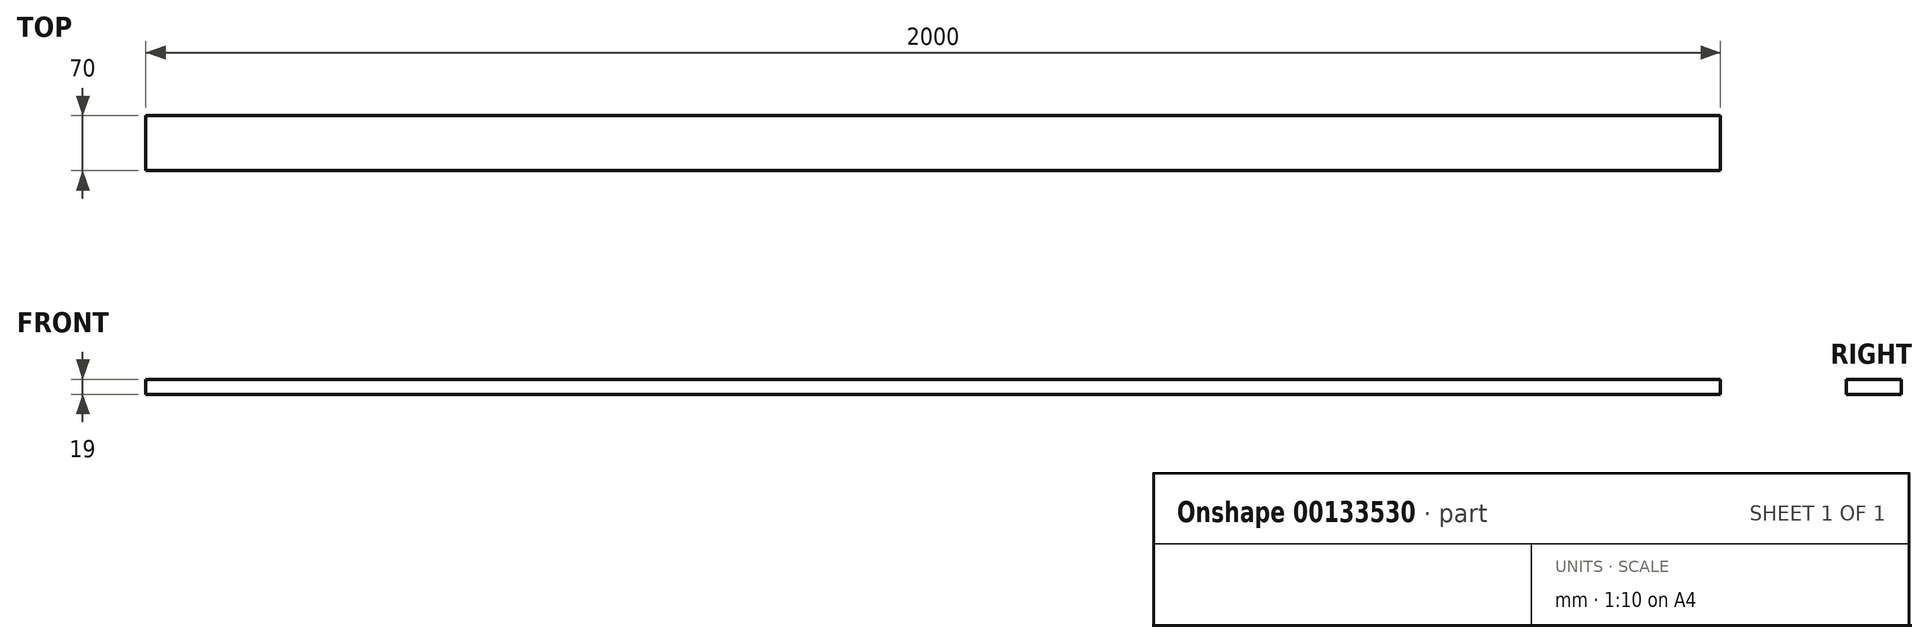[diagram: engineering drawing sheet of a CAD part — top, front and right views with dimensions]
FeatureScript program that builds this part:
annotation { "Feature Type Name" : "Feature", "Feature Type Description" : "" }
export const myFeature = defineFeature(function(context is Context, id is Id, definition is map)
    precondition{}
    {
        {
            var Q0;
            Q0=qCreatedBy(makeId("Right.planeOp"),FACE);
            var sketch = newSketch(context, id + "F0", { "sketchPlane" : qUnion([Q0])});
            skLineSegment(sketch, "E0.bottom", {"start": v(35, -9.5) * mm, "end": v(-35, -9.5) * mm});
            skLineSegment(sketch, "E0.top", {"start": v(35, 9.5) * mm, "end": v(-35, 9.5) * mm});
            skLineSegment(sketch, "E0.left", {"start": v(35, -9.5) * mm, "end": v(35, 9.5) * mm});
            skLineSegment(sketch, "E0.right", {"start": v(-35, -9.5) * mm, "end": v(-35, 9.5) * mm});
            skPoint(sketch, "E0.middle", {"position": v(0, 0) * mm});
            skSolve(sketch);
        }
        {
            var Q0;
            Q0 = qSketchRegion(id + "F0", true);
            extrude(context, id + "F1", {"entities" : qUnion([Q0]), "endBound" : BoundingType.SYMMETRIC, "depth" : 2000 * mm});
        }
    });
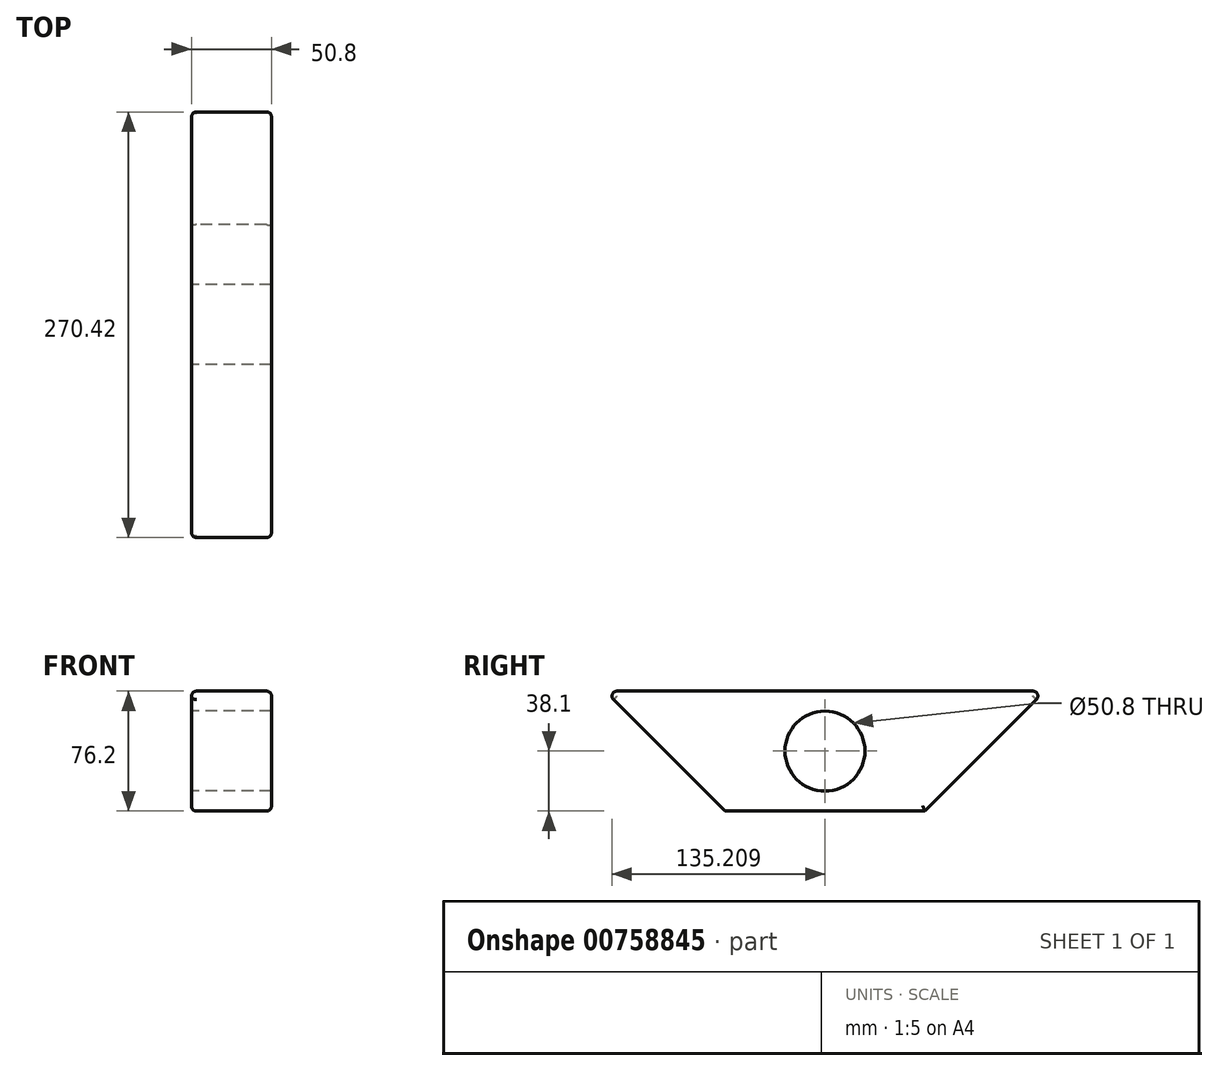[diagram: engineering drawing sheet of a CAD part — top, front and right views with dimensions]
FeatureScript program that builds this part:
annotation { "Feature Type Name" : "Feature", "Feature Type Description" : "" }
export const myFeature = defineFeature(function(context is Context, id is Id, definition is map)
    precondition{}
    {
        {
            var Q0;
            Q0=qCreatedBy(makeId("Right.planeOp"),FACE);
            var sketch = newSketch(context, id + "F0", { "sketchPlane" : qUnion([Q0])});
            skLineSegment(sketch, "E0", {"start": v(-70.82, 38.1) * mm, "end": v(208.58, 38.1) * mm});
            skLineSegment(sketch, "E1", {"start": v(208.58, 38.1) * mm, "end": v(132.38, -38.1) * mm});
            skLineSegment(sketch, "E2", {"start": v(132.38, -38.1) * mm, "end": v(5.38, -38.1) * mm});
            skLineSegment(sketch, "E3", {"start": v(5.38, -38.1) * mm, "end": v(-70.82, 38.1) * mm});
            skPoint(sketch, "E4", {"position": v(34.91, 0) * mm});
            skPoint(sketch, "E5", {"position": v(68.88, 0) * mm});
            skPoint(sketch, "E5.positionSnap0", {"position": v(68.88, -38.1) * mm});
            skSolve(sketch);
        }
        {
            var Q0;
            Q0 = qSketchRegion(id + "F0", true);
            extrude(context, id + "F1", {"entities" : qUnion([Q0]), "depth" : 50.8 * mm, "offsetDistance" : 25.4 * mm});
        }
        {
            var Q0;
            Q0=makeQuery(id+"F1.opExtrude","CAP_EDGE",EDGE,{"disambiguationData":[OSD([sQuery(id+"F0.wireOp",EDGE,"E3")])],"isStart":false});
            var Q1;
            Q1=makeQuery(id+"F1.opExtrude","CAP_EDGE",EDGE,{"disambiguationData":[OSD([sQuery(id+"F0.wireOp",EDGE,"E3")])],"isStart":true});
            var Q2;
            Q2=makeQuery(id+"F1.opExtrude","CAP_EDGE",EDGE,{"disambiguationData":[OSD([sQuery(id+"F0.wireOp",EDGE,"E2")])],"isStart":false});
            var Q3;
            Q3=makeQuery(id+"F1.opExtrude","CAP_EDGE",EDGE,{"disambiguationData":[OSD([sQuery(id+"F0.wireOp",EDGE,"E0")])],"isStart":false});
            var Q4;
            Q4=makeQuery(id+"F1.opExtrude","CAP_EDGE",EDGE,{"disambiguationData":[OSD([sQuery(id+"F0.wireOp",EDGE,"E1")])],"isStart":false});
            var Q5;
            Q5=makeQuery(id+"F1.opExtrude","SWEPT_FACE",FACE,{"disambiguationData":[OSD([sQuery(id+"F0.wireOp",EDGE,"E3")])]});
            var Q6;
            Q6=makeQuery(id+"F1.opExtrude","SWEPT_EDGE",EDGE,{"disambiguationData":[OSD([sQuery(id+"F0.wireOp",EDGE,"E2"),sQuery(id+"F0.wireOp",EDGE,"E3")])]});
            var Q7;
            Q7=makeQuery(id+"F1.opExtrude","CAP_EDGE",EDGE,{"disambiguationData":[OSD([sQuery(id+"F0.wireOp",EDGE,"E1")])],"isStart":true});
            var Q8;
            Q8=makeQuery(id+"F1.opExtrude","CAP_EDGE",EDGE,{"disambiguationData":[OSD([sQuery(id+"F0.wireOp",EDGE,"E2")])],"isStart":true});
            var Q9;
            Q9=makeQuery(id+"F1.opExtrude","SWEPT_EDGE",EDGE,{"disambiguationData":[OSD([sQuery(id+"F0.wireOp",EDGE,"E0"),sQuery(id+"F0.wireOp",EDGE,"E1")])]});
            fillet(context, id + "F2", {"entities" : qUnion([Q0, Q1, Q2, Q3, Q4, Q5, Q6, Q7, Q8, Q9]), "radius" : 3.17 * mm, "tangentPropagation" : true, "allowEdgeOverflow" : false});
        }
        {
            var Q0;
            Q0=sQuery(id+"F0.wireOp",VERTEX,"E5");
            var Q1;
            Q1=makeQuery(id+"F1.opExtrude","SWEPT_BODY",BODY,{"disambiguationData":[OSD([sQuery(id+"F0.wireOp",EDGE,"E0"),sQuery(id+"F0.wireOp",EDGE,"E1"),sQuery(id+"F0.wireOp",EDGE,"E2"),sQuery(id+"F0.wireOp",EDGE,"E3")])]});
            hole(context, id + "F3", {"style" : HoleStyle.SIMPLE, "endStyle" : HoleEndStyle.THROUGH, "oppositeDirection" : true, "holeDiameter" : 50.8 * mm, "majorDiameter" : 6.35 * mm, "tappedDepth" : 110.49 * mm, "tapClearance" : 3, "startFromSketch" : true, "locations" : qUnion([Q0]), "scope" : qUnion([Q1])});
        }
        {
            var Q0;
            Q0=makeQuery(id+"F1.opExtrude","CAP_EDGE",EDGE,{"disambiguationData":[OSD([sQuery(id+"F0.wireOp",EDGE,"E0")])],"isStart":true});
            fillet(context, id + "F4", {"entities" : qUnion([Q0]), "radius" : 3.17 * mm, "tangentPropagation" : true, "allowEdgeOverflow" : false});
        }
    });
* * * *
**THE PROBLEM:** Can you copy the listing word for word, from its first line through the line that contains "v(34.91, 0) *", leaving the pictures out?

**THE RESPONSE:**
[diagram: engineering drawing sheet of a CAD part — top, front and right views with dimensions]
FeatureScript program that builds this part:
annotation { "Feature Type Name" : "Feature", "Feature Type Description" : "" }
export const myFeature = defineFeature(function(context is Context, id is Id, definition is map)
    precondition{}
    {
        {
            var Q0;
            Q0=qCreatedBy(makeId("Right.planeOp"),FACE);
            var sketch = newSketch(context, id + "F0", { "sketchPlane" : qUnion([Q0])});
            skLineSegment(sketch, "E0.bottom", {"start": v(35, -9.5) * mm, "end": v(-35, -9.5) * mm});
            skLineSegment(sketch, "E0.top", {"start": v(35, 9.5) * mm, "end": v(-35, 9.5) * mm});
            skLineSegment(sketch, "E0.left", {"start": v(35, -9.5) * mm, "end": v(35, 9.5) * mm});
            skLineSegment(sketch, "E0.right", {"start": v(-35, -9.5) * mm, "end": v(-35, 9.5) * mm});
            skPoint(sketch, "E0.middle", {"position": v(0, 0) * mm});
            skSolve(sketch);
        }
        {
            var Q0;
            Q0 = qSketchRegion(id + "F0", true);
            extrude(context, id + "F1", {"entities" : qUnion([Q0]), "endBound" : BoundingType.SYMMETRIC, "depth" : 2000 * mm});
        }
    });
[diagram: engineering drawing sheet of a CAD part — top, front and right views with dimensions]
FeatureScript program that builds this part:
annotation { "Feature Type Name" : "Feature", "Feature Type Description" : "" }
export const myFeature = defineFeature(function(context is Context, id is Id, definition is map)
    precondition{}
    {
        {
            var Q0;
            Q0=qCreatedBy(makeId("Right.planeOp"),FACE);
            var sketch = newSketch(context, id + "F0", { "sketchPlane" : qUnion([Q0])});
            skLineSegment(sketch, "E0", {"start": v(-70.82, 38.1) * mm, "end": v(208.58, 38.1) * mm});
            skLineSegment(sketch, "E1", {"start": v(208.58, 38.1) * mm, "end": v(132.38, -38.1) * mm});
            skLineSegment(sketch, "E2", {"start": v(132.38, -38.1) * mm, "end": v(5.38, -38.1) * mm});
            skLineSegment(sketch, "E3", {"start": v(5.38, -38.1) * mm, "end": v(-70.82, 38.1) * mm});
            skPoint(sketch, "E4", {"position": v(34.91, 0) * mm});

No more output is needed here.